ACTION ITEM:
Copy the data below verbatim, line for line, but omit the pictures.

DATA FOR PROCESSING:
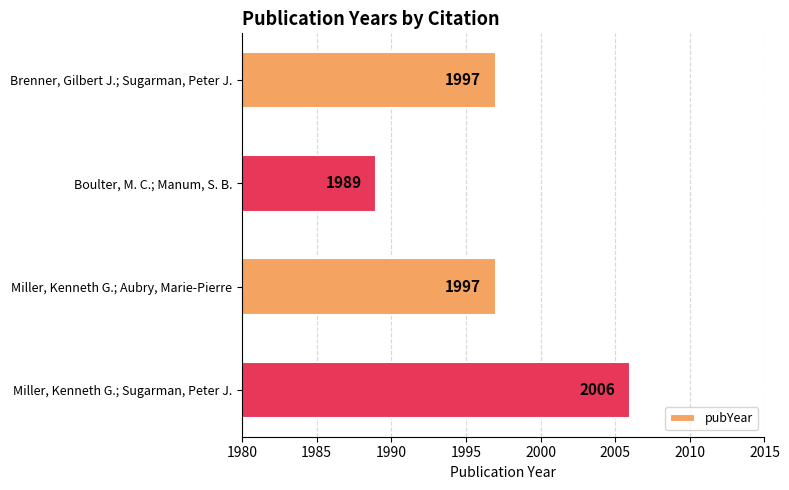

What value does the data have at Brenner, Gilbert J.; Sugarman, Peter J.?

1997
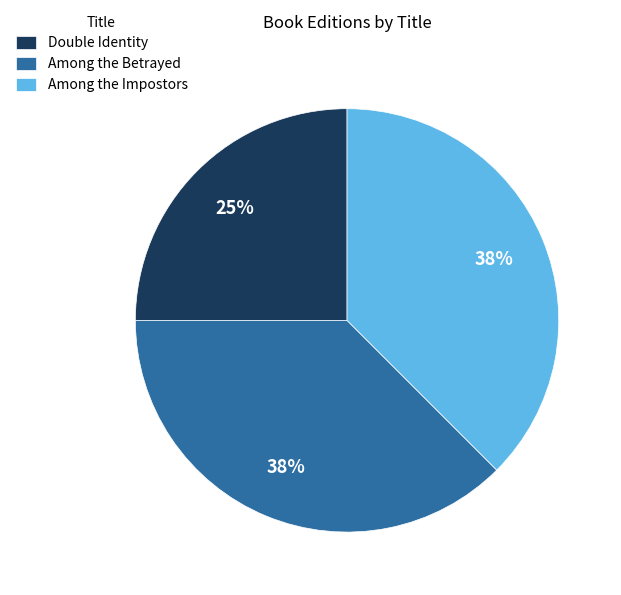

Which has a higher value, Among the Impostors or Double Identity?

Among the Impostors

RESPONSE TO THIS TASK:
What value does the data have at Brenner, Gilbert J.; Sugarman, Peter J.?

1997

Which has a higher value, Among the Impostors or Double Identity?

Among the Impostors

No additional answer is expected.